Note that, because this is a continuous replication task, you can decide at what point in time in the database you want to start the replication from and when to stop. You can also stop and resume the task.

After a few minutes, your task should be in the state “Replication ongoing“.

Task state Figure 3: Task state

Testing the solution

To test the solution, perform some update, insert or delete in one of the two source tables, for example, run the following SQL statement against your source database:

UPDATE AdventureWorks2019.Production.ProductReview
SET Rating = 5 WHERE ProductReviewID = 2

Wait for about a minute until the replication task has written into your Kinesis data stream and then read from the stream.
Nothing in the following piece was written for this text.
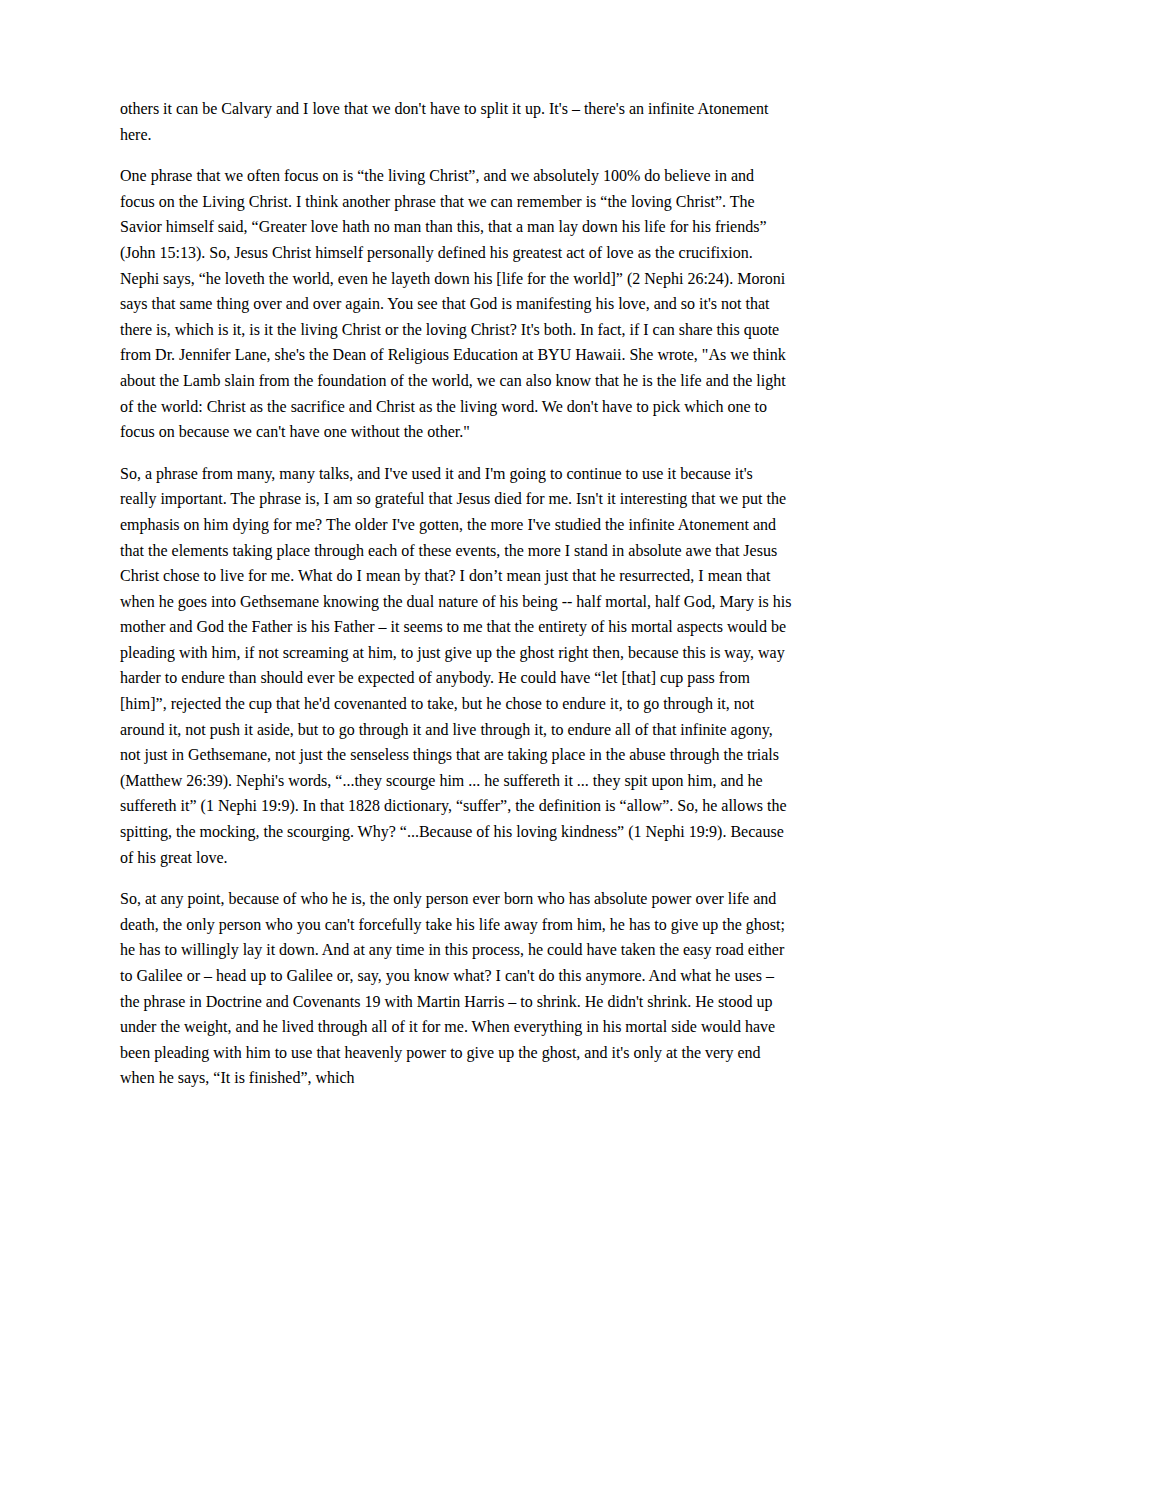others it can be Calvary and I love that we don't have to split it up. It's – there's an infinite Atonement here.
One phrase that we often focus on is “the living Christ”, and we absolutely 100% do believe in and focus on the Living Christ. I think another phrase that we can remember is “the loving Christ”. The Savior himself said, “Greater love hath no man than this, that a man lay down his life for his friends” (John 15:13). So, Jesus Christ himself personally defined his greatest act of love as the crucifixion. Nephi says, “he loveth the world, even he layeth down his [life for the world]” (2 Nephi 26:24). Moroni says that same thing over and over again. You see that God is manifesting his love, and so it's not that there is, which is it, is it the living Christ or the loving Christ? It's both. In fact, if I can share this quote from Dr. Jennifer Lane, she's the Dean of Religious Education at BYU Hawaii. She wrote, "As we think about the Lamb slain from the foundation of the world, we can also know that he is the life and the light of the world: Christ as the sacrifice and Christ as the living word. We don't have to pick which one to focus on because we can't have one without the other."
So, a phrase from many, many talks, and I've used it and I'm going to continue to use it because it's really important. The phrase is, I am so grateful that Jesus died for me. Isn't it interesting that we put the emphasis on him dying for me? The older I've gotten, the more I've studied the infinite Atonement and that the elements taking place through each of these events, the more I stand in absolute awe that Jesus Christ chose to live for me. What do I mean by that? I don’t mean just that he resurrected, I mean that when he goes into Gethsemane knowing the dual nature of his being -- half mortal, half God, Mary is his mother and God the Father is his Father – it seems to me that the entirety of his mortal aspects would be pleading with him, if not screaming at him, to just give up the ghost right then, because this is way, way harder to endure than should ever be expected of anybody. He could have “let [that] cup pass from [him]”, rejected the cup that he'd covenanted to take, but he chose to endure it, to go through it, not around it, not push it aside, but to go through it and live through it, to endure all of that infinite agony, not just in Gethsemane, not just the senseless things that are taking place in the abuse through the trials (Matthew 26:39). Nephi's words, “...they scourge him ... he suffereth it ... they spit upon him, and he suffereth it” (1 Nephi 19:9). In that 1828 dictionary, “suffer”, the definition is “allow”. So, he allows the spitting, the mocking, the scourging. Why? “...Because of his loving kindness” (1 Nephi 19:9). Because of his great love.
So, at any point, because of who he is, the only person ever born who has absolute power over life and death, the only person who you can't forcefully take his life away from him, he has to give up the ghost; he has to willingly lay it down. And at any time in this process, he could have taken the easy road either to Galilee or – head up to Galilee or, say, you know what? I can't do this anymore. And what he uses – the phrase in Doctrine and Covenants 19 with Martin Harris – to shrink. He didn't shrink. He stood up under the weight, and he lived through all of it for me. When everything in his mortal side would have been pleading with him to use that heavenly power to give up the ghost, and it's only at the very end when he says, “It is finished”, which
If you are running this tutorial from a Unix-type command processor such as bash, you can automate the acquisition of the shard iterator using a nested command, like this (scroll horizontally to see the entire command):

SHARD_ITERATOR=$(aws kinesis get-shard-iterator --shard-id shardId-000000000000 --shard-iterator-type TRIM_HORIZON --stream-name <your-stream-name> --query 'ShardIterator')
aws kinesis get-records --shard-iterator $SHARD_ITERATOR --query "Records[-1].Data" | sed 's/"//' | base64 --decode

If you are running this tutorial from a system that supports PowerShell, you can automate acquisition of the shard iterator using a command such as this (scroll horizontally to see the entire command):

aws kinesis get-records --shard-iterator ((aws kinesis get-shard-iterator --shard-id shardId-000000000000 --shard-iterator-type TRIM_HORIZON --stream-name Foo).split('"')[4])`

Conclusion

In this article, I have shown how to set up a replication task to stream changes in a relational databases into a data stream.